» **Given records**:

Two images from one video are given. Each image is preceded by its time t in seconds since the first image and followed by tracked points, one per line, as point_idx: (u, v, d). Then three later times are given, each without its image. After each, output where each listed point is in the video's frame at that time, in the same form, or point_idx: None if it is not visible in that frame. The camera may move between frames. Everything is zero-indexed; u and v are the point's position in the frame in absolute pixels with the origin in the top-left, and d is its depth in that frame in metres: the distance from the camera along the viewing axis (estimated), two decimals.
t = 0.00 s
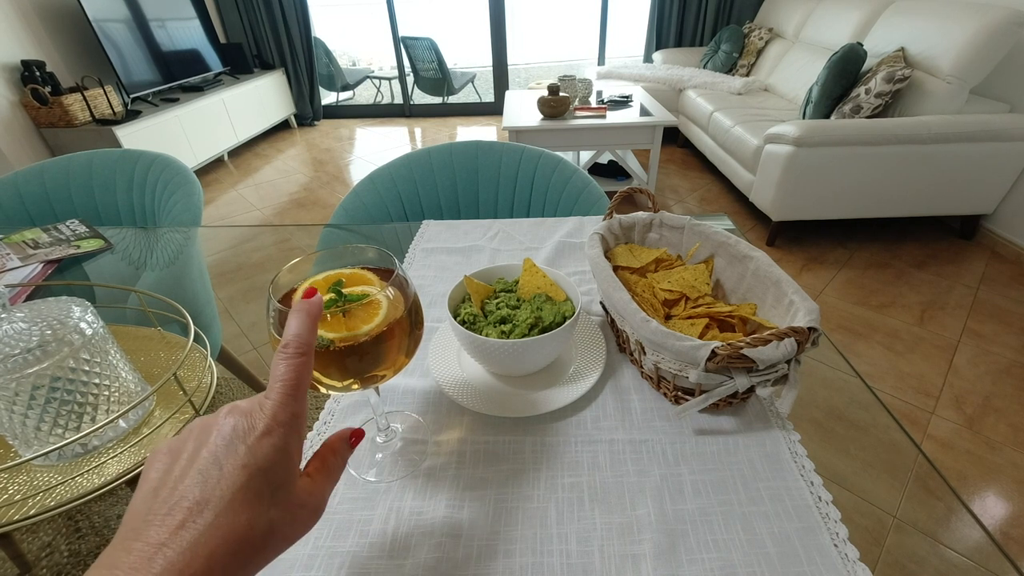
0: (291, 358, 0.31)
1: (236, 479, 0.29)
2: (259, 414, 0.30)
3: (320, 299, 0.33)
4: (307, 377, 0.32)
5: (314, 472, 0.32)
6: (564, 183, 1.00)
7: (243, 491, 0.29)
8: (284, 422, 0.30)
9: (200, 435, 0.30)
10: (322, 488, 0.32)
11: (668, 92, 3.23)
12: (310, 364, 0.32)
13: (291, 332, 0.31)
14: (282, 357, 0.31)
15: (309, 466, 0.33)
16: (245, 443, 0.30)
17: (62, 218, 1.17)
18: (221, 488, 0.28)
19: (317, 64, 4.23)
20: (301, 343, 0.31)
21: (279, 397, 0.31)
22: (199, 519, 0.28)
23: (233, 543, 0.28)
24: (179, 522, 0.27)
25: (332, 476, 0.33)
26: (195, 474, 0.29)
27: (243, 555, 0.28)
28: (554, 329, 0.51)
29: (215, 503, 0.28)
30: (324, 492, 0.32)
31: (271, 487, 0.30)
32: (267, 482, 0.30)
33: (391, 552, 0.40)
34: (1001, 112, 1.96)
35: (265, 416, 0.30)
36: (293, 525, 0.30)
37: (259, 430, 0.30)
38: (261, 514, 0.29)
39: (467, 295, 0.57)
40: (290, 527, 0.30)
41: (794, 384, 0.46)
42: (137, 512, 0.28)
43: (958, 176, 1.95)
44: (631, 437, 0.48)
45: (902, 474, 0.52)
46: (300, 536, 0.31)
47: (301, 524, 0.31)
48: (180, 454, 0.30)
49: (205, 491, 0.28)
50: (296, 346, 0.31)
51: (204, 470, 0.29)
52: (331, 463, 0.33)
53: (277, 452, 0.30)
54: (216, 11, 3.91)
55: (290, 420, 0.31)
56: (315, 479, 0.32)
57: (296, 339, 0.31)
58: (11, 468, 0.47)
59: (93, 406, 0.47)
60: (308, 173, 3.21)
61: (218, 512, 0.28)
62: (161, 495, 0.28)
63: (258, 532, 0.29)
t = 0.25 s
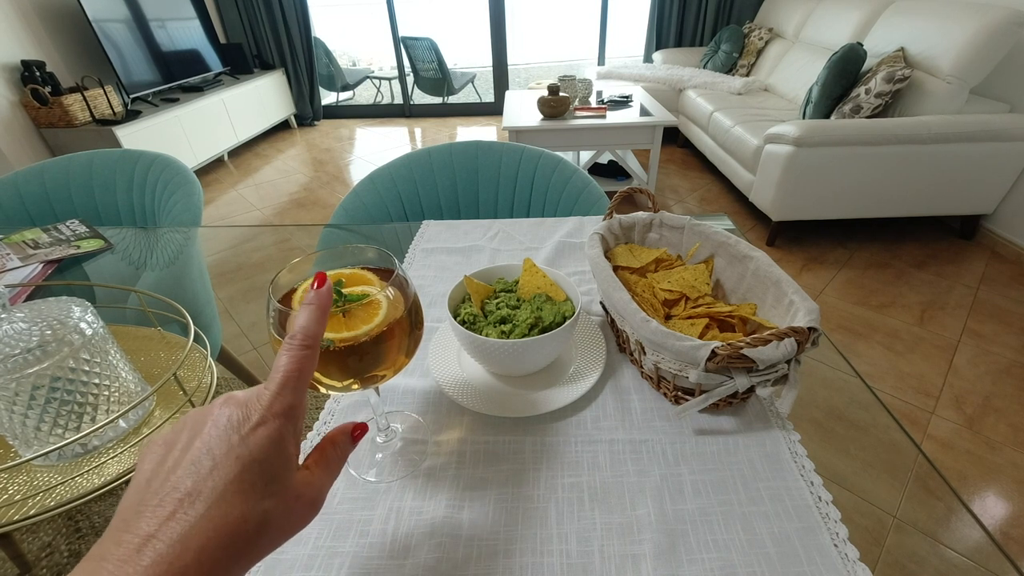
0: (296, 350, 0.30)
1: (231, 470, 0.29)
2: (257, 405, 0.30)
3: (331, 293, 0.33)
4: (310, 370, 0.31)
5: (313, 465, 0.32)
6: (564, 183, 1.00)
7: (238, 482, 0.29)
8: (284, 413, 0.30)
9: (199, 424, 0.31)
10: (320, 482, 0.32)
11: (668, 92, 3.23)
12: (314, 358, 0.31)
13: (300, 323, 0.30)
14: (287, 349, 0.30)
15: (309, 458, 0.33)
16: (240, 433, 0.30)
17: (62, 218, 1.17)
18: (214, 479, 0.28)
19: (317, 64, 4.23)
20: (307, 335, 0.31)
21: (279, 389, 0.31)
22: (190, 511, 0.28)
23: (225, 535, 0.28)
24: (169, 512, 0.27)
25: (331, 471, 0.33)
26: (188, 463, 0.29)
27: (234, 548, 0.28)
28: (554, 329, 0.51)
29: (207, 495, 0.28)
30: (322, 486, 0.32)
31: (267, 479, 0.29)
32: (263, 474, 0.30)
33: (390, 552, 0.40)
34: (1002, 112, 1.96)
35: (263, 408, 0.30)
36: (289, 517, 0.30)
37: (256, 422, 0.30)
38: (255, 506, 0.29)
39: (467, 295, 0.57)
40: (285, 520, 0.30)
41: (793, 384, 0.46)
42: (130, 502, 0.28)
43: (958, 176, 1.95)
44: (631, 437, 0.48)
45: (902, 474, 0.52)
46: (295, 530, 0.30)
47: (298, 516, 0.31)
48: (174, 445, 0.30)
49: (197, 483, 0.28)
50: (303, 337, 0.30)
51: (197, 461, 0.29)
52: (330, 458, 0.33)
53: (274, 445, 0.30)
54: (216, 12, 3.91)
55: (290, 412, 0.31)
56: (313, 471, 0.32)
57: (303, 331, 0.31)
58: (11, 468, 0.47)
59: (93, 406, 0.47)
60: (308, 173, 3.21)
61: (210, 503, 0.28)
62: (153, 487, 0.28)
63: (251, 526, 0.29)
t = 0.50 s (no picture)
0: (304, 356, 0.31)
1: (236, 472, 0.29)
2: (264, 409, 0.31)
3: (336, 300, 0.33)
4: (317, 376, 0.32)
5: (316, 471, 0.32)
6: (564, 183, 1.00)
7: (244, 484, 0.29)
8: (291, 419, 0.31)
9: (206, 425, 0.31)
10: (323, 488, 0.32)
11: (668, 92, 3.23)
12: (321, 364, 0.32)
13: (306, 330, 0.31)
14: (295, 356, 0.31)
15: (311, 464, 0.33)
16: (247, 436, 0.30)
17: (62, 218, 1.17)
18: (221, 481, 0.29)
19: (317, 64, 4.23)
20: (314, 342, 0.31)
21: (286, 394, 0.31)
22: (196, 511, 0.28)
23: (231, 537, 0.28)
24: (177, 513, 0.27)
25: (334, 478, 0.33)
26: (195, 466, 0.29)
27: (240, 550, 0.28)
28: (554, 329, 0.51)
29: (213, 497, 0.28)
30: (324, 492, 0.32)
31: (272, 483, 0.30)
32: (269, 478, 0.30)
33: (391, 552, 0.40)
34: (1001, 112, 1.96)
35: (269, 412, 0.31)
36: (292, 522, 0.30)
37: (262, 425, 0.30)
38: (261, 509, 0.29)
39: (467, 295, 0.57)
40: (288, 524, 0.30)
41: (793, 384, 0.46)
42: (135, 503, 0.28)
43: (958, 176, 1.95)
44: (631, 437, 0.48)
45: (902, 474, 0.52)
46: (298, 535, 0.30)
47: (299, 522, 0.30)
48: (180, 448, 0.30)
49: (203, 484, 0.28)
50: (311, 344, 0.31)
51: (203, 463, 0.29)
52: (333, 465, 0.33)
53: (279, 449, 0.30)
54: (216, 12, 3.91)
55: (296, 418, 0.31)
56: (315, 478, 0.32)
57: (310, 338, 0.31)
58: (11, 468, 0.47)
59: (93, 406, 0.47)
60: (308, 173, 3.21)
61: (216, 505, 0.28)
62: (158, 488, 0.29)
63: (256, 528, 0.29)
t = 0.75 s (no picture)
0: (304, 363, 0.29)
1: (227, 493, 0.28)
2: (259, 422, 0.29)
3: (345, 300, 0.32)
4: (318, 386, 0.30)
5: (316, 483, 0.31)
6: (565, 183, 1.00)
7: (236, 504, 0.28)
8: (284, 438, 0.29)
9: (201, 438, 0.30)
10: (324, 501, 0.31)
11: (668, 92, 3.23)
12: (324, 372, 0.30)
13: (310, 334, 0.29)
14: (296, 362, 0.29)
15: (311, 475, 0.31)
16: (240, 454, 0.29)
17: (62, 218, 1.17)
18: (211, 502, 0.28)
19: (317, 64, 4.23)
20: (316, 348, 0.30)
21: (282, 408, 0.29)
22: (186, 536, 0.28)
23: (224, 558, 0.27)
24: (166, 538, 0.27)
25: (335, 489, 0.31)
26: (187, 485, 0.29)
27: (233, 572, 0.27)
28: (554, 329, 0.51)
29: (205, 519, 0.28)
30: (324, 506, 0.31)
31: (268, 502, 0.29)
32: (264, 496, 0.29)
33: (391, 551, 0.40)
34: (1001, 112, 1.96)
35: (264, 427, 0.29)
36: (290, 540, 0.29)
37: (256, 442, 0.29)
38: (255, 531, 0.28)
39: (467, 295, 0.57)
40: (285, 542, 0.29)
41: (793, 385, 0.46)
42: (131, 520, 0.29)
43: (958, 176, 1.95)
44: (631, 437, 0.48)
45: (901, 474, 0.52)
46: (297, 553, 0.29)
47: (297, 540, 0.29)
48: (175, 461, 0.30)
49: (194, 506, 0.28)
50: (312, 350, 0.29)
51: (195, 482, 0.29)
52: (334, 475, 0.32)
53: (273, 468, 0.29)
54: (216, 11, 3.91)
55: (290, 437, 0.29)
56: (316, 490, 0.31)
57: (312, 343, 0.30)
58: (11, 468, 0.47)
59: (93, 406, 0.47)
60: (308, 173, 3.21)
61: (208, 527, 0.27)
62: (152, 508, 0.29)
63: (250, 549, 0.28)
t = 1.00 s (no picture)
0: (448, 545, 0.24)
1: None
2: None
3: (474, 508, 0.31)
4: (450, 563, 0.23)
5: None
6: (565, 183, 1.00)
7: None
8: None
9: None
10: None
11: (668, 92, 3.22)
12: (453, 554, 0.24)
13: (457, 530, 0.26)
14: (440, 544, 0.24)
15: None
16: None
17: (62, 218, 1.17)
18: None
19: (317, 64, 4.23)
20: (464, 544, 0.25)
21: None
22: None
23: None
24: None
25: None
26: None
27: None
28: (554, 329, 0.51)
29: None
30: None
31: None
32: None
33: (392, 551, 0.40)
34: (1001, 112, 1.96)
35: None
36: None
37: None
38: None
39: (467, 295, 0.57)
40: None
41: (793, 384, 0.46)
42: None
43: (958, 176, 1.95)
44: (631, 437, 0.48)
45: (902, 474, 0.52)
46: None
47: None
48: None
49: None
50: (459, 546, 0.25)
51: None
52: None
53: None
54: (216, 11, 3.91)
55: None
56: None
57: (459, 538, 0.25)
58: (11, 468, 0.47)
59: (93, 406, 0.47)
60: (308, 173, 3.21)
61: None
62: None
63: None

» **Description of the task**: Please copy out from the data above, without any picture, exactly the lines running from the one that holds "36: (293, 525, 0.30)" through the one that holds "30: (322, 486, 0.32)", and nothing beyond them.

» **Your solution**:
36: (293, 525, 0.30)
37: (259, 430, 0.30)
38: (261, 514, 0.29)
39: (467, 295, 0.57)
40: (290, 527, 0.30)
41: (794, 384, 0.46)
42: (137, 512, 0.28)
43: (958, 176, 1.95)
44: (631, 437, 0.48)
45: (902, 474, 0.52)
46: (300, 536, 0.31)
47: (301, 524, 0.31)
48: (180, 454, 0.30)
49: (205, 491, 0.28)
50: (296, 346, 0.31)
51: (204, 470, 0.29)
52: (331, 463, 0.33)
53: (277, 452, 0.30)
54: (216, 11, 3.91)
55: (290, 420, 0.31)
56: (315, 479, 0.32)
57: (296, 339, 0.31)
58: (11, 468, 0.47)
59: (93, 406, 0.47)
60: (308, 173, 3.21)
61: (218, 512, 0.28)
62: (161, 495, 0.28)
63: (258, 532, 0.29)
t = 0.25 s
0: (296, 350, 0.30)
1: (231, 470, 0.29)
2: (257, 405, 0.30)
3: (331, 293, 0.33)
4: (310, 370, 0.31)
5: (313, 465, 0.32)
6: (564, 183, 1.00)
7: (238, 482, 0.29)
8: (284, 413, 0.30)
9: (199, 424, 0.31)
10: (320, 482, 0.32)
11: (668, 92, 3.23)
12: (314, 358, 0.31)
13: (300, 323, 0.30)
14: (287, 349, 0.30)
15: (309, 458, 0.33)
16: (240, 433, 0.30)
17: (62, 218, 1.17)
18: (214, 479, 0.28)
19: (317, 64, 4.23)
20: (307, 335, 0.31)
21: (279, 389, 0.31)
22: (190, 511, 0.28)
23: (225, 535, 0.28)
24: (169, 512, 0.27)
25: (331, 471, 0.33)
26: (188, 463, 0.29)
27: (234, 548, 0.28)
28: (554, 329, 0.51)
29: (207, 495, 0.28)
30: (322, 486, 0.32)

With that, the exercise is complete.